これに対し新しい認識論は、認知科学脳科学の最新の知見との整合性を保とうとする。かりに、これらの研究の成果として、思考の言語仮説は間違っており、コネクショニズムの言うとおり、人間は思考の言語を操作して認知を行っているのではないことがわかったとしよう。このときは、スティッチの言うとおり、信念というものも心理的実体としては存在しないことになる。だとしたら、外界を心の中に正確に表象すること、つまり真理への到達が認知活動の目的でないかもしれないという可能性を受け入れる必要が生じてくる。
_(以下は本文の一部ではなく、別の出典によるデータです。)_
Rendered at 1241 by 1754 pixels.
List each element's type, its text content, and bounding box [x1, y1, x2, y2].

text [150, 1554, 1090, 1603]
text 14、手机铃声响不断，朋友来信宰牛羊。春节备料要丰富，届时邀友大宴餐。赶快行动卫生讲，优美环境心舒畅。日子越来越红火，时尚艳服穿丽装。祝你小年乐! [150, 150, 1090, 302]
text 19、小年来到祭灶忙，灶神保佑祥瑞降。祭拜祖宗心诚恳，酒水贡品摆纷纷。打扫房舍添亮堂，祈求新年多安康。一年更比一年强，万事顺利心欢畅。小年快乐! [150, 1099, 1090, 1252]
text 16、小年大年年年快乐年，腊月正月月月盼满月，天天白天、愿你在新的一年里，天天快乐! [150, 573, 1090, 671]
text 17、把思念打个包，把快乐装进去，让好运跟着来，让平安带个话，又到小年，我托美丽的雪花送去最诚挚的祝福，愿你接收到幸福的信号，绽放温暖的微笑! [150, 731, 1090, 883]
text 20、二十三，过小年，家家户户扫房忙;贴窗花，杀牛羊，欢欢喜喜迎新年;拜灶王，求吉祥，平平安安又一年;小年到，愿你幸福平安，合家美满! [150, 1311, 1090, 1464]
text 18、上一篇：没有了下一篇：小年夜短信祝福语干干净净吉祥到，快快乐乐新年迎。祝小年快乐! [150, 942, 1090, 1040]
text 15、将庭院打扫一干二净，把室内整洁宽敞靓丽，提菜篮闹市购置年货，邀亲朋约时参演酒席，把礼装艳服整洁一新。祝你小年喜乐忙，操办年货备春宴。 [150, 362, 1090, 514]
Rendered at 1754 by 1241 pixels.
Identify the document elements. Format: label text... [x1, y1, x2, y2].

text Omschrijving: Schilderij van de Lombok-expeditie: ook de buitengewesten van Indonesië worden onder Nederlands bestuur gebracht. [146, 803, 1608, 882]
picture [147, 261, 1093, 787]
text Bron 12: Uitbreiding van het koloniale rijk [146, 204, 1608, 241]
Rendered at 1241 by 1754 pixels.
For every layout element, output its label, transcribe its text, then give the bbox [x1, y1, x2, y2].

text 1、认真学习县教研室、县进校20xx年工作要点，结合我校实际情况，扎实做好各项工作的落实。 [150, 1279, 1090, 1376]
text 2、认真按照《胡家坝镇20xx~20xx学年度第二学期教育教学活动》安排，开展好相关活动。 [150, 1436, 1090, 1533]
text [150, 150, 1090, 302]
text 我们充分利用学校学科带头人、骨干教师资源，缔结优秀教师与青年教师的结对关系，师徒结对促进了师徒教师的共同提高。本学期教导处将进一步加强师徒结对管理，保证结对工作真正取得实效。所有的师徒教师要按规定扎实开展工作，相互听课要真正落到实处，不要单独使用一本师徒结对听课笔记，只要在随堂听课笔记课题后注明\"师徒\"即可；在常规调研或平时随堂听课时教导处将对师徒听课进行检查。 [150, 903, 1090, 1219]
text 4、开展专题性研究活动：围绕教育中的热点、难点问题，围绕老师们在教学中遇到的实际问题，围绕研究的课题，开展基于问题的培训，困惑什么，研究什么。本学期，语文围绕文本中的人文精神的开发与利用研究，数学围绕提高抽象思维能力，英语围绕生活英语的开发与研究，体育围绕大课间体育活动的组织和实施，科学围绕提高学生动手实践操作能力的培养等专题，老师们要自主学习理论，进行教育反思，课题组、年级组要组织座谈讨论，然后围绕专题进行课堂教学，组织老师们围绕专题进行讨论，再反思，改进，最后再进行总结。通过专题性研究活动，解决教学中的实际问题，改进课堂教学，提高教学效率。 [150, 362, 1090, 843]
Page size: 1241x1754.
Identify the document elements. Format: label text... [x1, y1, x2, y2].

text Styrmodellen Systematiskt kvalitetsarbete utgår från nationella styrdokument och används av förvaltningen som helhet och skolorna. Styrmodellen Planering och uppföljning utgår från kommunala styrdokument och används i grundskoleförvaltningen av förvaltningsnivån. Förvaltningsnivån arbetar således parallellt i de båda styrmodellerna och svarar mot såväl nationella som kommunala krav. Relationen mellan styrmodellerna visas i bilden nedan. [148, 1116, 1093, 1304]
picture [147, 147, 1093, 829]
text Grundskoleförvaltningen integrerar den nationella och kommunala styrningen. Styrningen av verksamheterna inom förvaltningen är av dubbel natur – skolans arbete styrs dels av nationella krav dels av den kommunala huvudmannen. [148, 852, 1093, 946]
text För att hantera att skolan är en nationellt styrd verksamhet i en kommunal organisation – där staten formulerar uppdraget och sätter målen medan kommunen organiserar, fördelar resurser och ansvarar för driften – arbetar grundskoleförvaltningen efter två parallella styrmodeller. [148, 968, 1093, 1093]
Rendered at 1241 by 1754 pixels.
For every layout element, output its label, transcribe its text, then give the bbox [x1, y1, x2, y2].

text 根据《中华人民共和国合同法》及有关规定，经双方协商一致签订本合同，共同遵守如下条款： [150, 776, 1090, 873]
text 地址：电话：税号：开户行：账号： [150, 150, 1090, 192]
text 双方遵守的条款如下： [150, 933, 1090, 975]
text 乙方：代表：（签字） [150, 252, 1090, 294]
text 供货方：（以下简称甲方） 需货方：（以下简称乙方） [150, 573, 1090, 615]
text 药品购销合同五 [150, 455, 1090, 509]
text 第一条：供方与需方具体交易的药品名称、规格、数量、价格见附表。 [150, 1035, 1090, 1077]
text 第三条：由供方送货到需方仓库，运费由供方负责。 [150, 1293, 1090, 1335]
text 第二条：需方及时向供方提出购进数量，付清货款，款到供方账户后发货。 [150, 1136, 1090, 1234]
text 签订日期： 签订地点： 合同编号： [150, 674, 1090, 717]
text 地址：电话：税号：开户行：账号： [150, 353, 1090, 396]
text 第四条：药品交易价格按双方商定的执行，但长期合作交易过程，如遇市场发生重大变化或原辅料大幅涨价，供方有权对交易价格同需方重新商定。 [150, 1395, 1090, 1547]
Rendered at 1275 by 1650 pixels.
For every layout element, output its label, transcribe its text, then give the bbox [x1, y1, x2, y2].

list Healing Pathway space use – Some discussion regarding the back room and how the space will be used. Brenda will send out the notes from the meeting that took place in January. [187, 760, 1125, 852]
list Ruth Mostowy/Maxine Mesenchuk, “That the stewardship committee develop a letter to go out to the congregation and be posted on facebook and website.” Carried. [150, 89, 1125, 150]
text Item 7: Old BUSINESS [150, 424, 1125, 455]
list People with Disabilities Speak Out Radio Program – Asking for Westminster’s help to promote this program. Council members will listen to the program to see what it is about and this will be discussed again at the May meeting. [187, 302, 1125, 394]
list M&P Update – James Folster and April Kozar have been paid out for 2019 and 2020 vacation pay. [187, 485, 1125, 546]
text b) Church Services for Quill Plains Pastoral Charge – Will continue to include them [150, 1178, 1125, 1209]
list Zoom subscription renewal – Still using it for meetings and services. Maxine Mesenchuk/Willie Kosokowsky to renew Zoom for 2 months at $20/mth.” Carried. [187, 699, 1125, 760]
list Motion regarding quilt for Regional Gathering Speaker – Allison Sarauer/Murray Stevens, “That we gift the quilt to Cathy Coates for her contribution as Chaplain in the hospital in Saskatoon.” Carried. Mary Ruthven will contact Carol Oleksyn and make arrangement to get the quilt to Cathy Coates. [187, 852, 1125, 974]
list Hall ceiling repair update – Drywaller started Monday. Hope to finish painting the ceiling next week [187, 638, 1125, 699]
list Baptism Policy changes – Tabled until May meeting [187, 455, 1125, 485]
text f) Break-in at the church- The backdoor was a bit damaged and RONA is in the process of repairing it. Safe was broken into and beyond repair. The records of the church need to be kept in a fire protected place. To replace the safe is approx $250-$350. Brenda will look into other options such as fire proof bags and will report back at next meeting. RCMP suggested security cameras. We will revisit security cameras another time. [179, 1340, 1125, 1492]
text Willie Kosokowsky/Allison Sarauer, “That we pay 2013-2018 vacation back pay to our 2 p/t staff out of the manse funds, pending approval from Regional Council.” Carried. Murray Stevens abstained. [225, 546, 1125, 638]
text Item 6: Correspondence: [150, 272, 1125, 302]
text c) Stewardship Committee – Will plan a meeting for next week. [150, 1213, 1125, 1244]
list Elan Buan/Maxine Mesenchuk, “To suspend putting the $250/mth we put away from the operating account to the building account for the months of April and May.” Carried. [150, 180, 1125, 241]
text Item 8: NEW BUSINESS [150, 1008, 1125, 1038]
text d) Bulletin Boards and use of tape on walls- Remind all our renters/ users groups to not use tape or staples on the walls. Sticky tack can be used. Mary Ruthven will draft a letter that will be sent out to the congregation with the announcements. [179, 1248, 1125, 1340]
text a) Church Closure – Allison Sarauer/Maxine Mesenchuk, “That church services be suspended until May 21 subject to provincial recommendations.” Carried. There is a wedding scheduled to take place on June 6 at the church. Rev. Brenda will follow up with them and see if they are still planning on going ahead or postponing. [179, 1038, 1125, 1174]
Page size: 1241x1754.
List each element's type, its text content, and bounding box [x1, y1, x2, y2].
というかさ。これって、トマス・クーンや、マーク・フラーセンが、科学史

  • 進化論

との比喩で語ったことがすべてをあらわしていると思うんだけど。
ようするに、なんで話がかみあわないのかな、と考えてみたのだけれど、カントがやったことは、当時の「科学」の成果を前提として、その科学がまだ、説明に成功していない問題を、なんらかの

によって、整理してみよう。ということなわけでしょう。しかし、こうやってカントがなんらかの理論を作ってしまうと、これが「古くさい」とか、「現代の科学と整合的じゃない」とか言い始める連中があらわれる、というわけ。
しかし、ね。
だったら、彼らは、例えば「意識」を、神経科学や脳科学の、ニューロンの化学的な電気反応から

  • 説明

してみろ、というわけでしょう。でも、そんな簡単にできない。だから、結局は

  • カントと同じように

なんらかの「モデル」を作ることになる。なんだ、カントとやってること、同じじゃん、としか思わないんだけれどw
ようするに、神経科学や脳科学は、別に、「認識論」が過去から追及してきた「主題」だけしか扱わないわけじゃないんだよね。科学なんだから、興味深い結果なら、そんなの関係ないことでも、当然、その成果は評価される。
まあ、これだけの関係だよねw
ようするに、カントがやったことは、哲学というか、この世界というか、

  • なぜ「科学」や「数学」はうまくいくのか?

  • 認識論

の二つだけあれば、科学者が科学を行うことの、なんらかの「基盤」を与えられるし、その逆も言える。つまり、この二つで、私たちが科学を行うことで、少なくとも素朴な不安や悩みにとらわれない程度には、その科学者の科学行動の「地平」を整備できる、ということを、それなりには示した、ということなのでしょう。つまり、私たちに残されたのは、このマイナーチェンジくらいだ、ということなのでしょう...。